**WRITTEN TASK 1**.
List the four main topics that the article on detail reproduction says the presentation covered.

##### EXCERPT PROVIDED

Detail reproduction as a key to object detection

Timofey Uvarov

Published in

Fourier Image Lab

10 min readFeb 18, 2022

Follow-up of Tech.AD talk on 8mpx automotive camera system

Tech.AD presentation

If you missed event you can see the video recording below

The presentation covered 4 main topics:
1. Key image quality indexes we measure for automotive camera system

2. Perceptual analysis of 2mpx and 8mpx sensors to determine detectability of objects at different distances.

3. Infrastructure to support 8mpx camera with ability to work with RAW images.

4. Introduction to ISP pipeline we are working on with our partners.

After the presentation I was asked several questions on image quality metrics so I wrote this article to follow-up.

Object detection capability primarily depends on detail reproduction and dynamic range reproduction. In this article I’d like to do a deep dive on detail reproduction and later to devote a special article dynamic range and explain how to understand it.

Detail reproduction.

Detail reproduction is the ability of the camera system to reproduce and render the finite small details so that the “detector” can reliably identify and classify them. Detector could be you, AI-algorithm or target group, such as QA and labeling engineers with a determined process to form a consolidated opinion.

##########
##### INFORMATION SHOWN

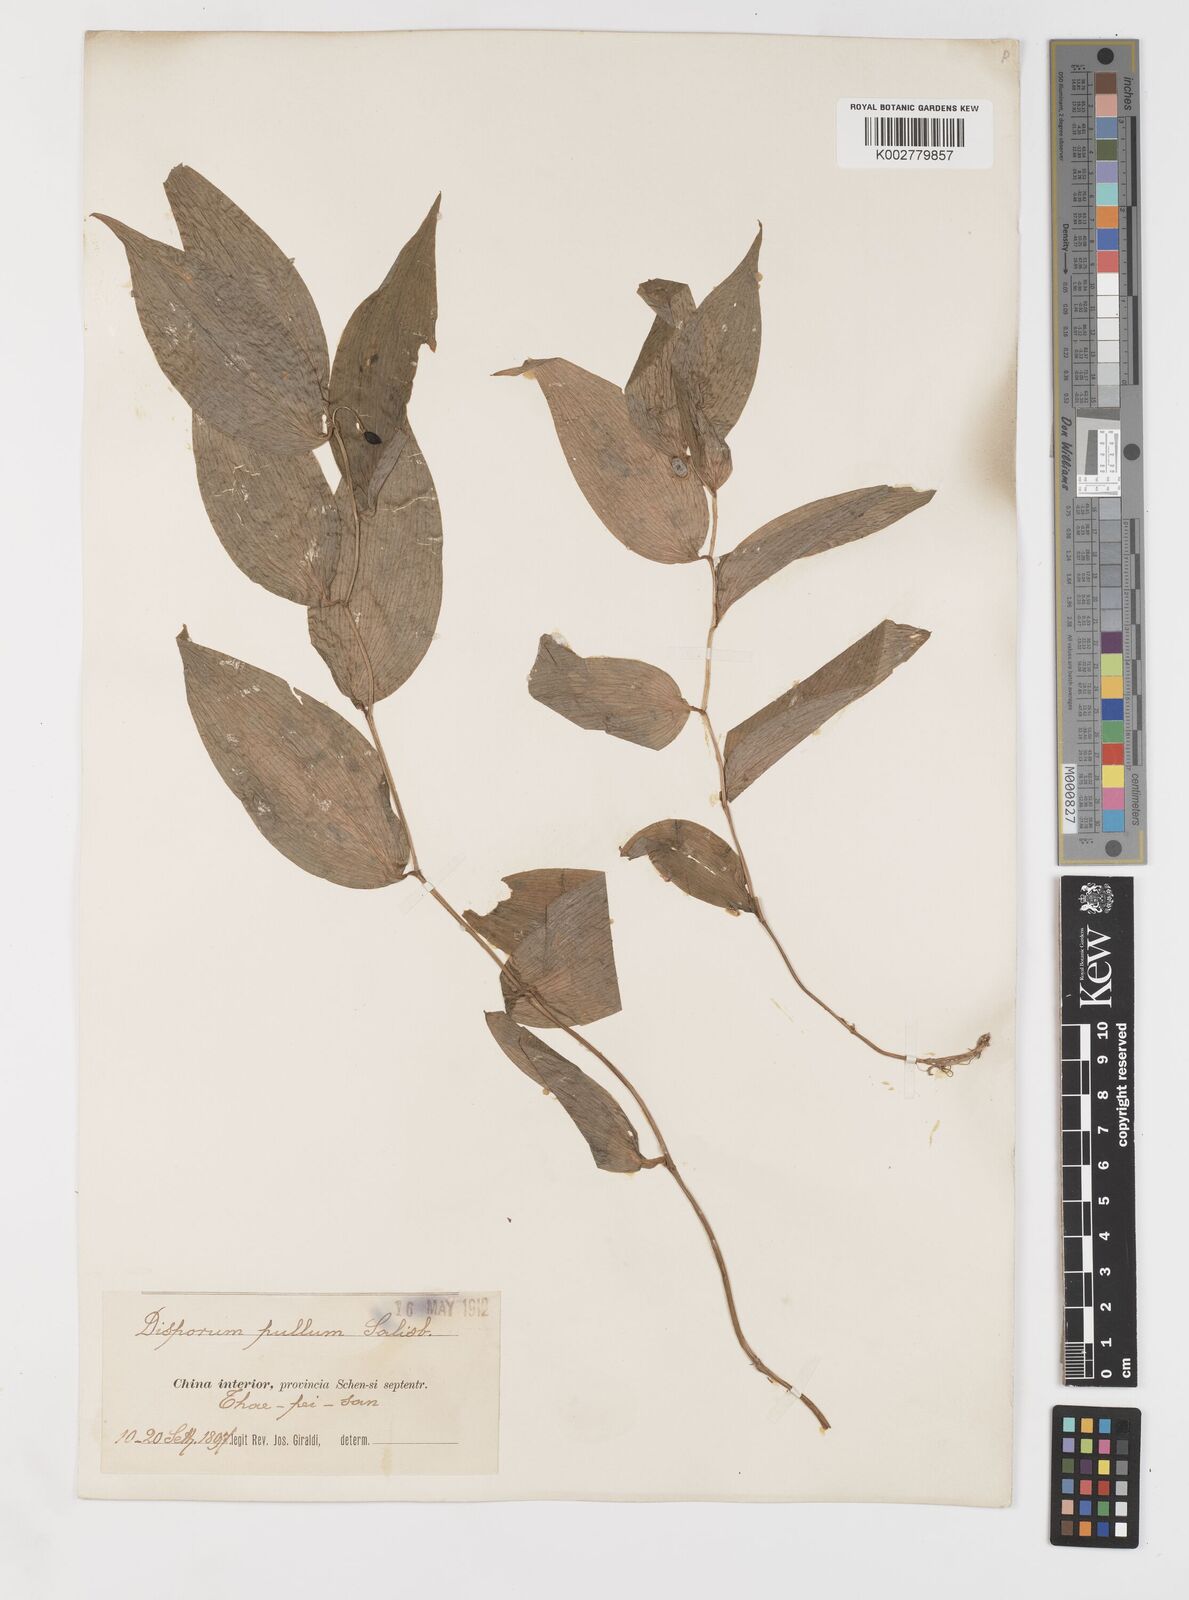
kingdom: Plantae
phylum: Tracheophyta
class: Liliopsida
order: Liliales
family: Colchicaceae
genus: Disporum
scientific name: Disporum
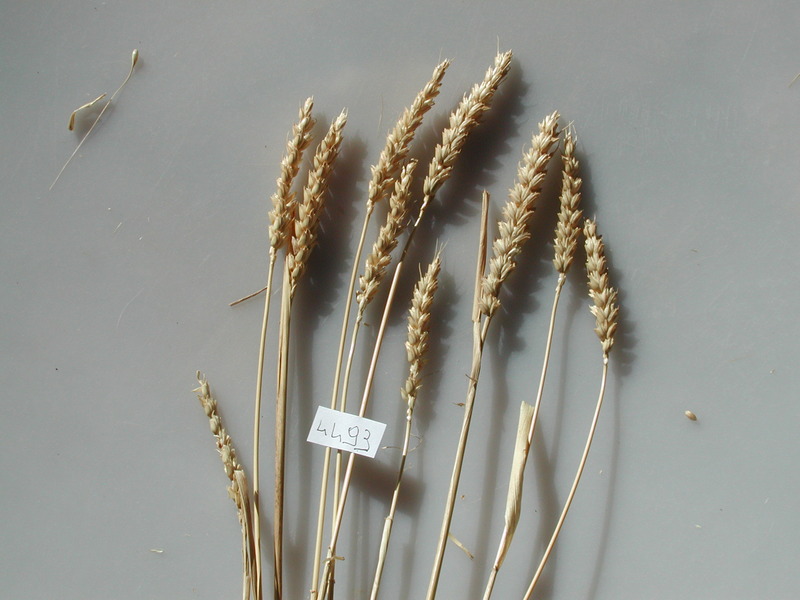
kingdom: Plantae
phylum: Tracheophyta
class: Liliopsida
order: Poales
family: Poaceae
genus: Triticum
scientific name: Triticum aestivum
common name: Wheat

##########

**WRITTEN TASK 2**.
Copy every line of the two rows of taxonomic names above word for word, leaving out the pictures.

**TASK SOLUTION 1**.
1. Key image quality indexes measured for an automotive camera system
2. Perceptual analysis of 2mpx and 8mpx sensors to determine how detectable objects are at different distances
3. Infrastructure to support an 8mpx camera with the ability to work with RAW images
4. An introduction to the ISP pipeline being developed with partners

**TASK SOLUTION 2**.
kingdom: Plantae
phylum: Tracheophyta
class: Liliopsida
order: Liliales
family: Colchicaceae
genus: Disporum
scientific name: Disporum
kingdom: Plantae
phylum: Tracheophyta
class: Liliopsida
order: Poales
family: Poaceae
genus: Triticum
scientific name: Triticum aestivum
common name: Wheat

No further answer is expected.